Loss-of-function mutations in HSD11B2, which encodes the glucocorticoid-metabolizing enzyme 11βHSD2, result in unregulated activation of the mineralocorticoid receptor (MR) by endogenous glucocorticoid and development of the hypertensive syndrome apparent mineralocorticoid excess. Now, researchers report that in the brain, 11βHSD2 has a role in the control of salt appetite and the blood-pressure response to dietary sodium. They suggest that 11βHSD2-positive neurons integrate salt appetite and salt sensitivity through a MR-dependent pathway.

Credit: Lara Crow/NPG

Matthew Bailey and colleagues previously found that global knockout of Hsd11b2 in mice results in hypertension and reduced renal sodium excretion. They now show that brain-specific knockout of this gene does not affect basal blood pressure in mice, but results in a threefold increase in salt appetite compared with littermate controls and induces salt sensitivity of blood pressure.

“Deleting Hsd11b2 in the brain generates a strong and physiologically unnecessary behavioural drive to ingest salt,” says Bailey. “This result is interesting and builds on previous work that associated Hsd11b2-expressing neurons with salt-seeking behaviour. Our major finding is that when salt is eaten the knockout mice get high blood pressure; removing the salt lowers blood pressure. Control mice don't respond in this way.”

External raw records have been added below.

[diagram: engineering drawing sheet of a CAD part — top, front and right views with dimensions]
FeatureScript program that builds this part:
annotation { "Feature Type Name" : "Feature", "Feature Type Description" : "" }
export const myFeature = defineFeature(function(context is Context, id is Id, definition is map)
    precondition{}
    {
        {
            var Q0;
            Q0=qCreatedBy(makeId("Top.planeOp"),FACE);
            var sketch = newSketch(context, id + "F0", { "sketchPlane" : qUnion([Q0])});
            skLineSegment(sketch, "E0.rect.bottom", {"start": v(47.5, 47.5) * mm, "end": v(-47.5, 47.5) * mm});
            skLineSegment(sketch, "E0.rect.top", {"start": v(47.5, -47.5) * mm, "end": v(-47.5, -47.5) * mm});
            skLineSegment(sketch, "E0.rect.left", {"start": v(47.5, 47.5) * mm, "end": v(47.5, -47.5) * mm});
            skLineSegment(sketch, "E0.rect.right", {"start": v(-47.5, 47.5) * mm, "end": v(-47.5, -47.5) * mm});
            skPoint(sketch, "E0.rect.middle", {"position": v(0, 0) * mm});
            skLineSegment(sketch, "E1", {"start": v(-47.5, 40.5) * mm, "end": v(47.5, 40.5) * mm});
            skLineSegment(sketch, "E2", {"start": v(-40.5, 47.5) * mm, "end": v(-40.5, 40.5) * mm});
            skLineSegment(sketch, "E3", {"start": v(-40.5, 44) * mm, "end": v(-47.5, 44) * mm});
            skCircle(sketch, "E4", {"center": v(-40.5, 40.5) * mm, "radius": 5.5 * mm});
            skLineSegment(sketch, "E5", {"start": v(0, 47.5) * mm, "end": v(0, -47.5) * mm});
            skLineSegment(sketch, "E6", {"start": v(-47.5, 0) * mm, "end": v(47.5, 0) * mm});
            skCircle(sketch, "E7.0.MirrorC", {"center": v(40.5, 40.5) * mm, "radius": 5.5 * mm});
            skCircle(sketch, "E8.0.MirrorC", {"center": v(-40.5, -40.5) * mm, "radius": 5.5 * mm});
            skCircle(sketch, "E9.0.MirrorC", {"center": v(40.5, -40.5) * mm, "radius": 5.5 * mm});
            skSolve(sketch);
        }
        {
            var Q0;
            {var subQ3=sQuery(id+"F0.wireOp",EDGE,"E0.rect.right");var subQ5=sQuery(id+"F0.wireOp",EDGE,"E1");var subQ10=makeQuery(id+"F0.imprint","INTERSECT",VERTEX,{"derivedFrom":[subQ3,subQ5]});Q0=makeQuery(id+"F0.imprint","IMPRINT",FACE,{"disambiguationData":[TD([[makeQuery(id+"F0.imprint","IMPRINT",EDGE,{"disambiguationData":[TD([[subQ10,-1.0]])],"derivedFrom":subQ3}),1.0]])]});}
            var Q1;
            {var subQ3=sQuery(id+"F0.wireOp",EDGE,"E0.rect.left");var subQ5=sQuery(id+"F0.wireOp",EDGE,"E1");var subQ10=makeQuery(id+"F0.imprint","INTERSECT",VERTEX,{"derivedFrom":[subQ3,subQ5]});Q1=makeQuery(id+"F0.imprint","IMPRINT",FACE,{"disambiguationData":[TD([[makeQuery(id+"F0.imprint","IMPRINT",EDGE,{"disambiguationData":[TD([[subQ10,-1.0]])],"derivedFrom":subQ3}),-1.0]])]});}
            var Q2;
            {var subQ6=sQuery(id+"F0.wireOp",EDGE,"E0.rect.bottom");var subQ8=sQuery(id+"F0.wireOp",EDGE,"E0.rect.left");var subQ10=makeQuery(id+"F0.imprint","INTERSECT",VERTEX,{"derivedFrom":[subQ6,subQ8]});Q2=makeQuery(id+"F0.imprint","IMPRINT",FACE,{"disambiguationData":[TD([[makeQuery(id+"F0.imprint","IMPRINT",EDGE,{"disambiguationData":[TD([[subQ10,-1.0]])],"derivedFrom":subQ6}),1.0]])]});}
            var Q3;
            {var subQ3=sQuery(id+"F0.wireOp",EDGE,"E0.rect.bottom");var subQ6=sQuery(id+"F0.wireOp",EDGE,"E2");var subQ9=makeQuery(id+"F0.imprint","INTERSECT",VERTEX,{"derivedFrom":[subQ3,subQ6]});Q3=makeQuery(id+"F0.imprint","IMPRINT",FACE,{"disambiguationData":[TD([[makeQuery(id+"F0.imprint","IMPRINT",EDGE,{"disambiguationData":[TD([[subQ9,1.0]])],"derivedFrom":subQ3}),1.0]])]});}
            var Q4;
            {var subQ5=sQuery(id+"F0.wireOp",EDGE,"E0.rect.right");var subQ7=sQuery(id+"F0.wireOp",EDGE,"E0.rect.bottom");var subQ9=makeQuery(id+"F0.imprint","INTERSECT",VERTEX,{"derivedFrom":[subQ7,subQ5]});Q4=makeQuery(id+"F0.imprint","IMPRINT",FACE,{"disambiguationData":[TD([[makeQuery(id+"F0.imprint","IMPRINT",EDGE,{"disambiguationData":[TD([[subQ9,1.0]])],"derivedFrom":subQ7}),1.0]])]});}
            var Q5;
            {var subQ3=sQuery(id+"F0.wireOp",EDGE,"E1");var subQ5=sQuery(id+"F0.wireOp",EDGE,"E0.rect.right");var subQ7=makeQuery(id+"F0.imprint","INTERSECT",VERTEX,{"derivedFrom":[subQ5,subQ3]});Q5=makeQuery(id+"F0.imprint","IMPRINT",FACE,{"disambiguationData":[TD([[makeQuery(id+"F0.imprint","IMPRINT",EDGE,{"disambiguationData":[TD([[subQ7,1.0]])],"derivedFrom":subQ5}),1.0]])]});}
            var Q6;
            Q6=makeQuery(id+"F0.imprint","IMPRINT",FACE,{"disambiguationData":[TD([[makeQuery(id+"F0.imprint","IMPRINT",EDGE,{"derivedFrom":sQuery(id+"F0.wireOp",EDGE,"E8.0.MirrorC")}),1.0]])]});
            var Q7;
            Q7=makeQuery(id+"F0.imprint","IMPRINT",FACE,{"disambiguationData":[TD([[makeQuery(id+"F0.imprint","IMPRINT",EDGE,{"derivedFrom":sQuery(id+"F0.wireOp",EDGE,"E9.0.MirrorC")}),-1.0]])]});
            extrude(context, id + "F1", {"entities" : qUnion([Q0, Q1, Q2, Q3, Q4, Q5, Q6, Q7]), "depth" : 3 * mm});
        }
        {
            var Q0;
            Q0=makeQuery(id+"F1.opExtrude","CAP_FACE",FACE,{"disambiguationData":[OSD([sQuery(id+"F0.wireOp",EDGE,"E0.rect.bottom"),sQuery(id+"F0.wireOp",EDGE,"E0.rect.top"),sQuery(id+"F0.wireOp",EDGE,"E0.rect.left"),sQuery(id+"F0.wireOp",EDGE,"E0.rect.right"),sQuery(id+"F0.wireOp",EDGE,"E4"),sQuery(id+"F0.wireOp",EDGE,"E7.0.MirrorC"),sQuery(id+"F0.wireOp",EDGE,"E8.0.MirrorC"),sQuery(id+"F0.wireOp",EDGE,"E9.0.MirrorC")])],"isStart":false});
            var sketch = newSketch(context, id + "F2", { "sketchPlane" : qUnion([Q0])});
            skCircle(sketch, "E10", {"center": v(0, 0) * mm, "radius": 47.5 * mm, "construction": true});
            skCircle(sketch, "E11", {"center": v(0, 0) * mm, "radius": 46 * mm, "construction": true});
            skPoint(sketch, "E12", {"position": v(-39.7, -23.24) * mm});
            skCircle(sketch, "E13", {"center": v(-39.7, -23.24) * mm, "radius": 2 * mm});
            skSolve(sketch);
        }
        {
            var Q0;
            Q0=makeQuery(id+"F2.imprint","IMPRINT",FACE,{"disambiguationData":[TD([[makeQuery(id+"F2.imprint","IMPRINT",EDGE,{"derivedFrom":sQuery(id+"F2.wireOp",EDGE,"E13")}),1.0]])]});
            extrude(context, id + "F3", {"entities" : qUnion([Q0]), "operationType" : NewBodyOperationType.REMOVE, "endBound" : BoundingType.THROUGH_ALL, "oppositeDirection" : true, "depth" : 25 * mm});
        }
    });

Deleting Hsd11b2 in the brain generates a strong and physiologically unnecessary behavioural drive to ingest salt

When knockout and control mice were fed the same high-salt diet, only the knockout mice became hypertensive. Moreover, urinary sodium excretion did not differ between the two groups, suggesting that the effect of brain-specific Hsd11b2 deletion on blood pressure was independent of the kidney. The knockout mice did, however, show evidence of impaired autonomic cardiac control and an attenuated baroreflex. Bailey explains that rather than affecting renal salt excretion, deletion of Hsd11b2 in the brain seems to change the way in which blood vessels contract and the heart responds to changes in blood pressure; the mechanism by which these effects occur is not yet known.

“In a broad context, the pathways that control salt hunger in the brain also control salt taste perception by the tongue, salt uptake by the gut and salt excretion by the kidney,” says Bailey. “This integration makes evolutionary sense, but the environment has changed — salt is no longer scarce and mutations that alter how these pathways function can give us multiple hits for salt-induced hypertension.”

He suggests that the new findings might have specific clinical implications for certain patient groups, such as those with heart or kidney failure who have to reduce their salt intake but find this restriction very difficult. In particular, he notes that treatment with the MR antagonist spironolactone reduced the salt appetite of the knockout mice and might potentially have a similar effect in patients. As well as continuing their investigations in mice, the researchers are currently conducting a small clinical study to assess salt intake and perception in patients with heart failure.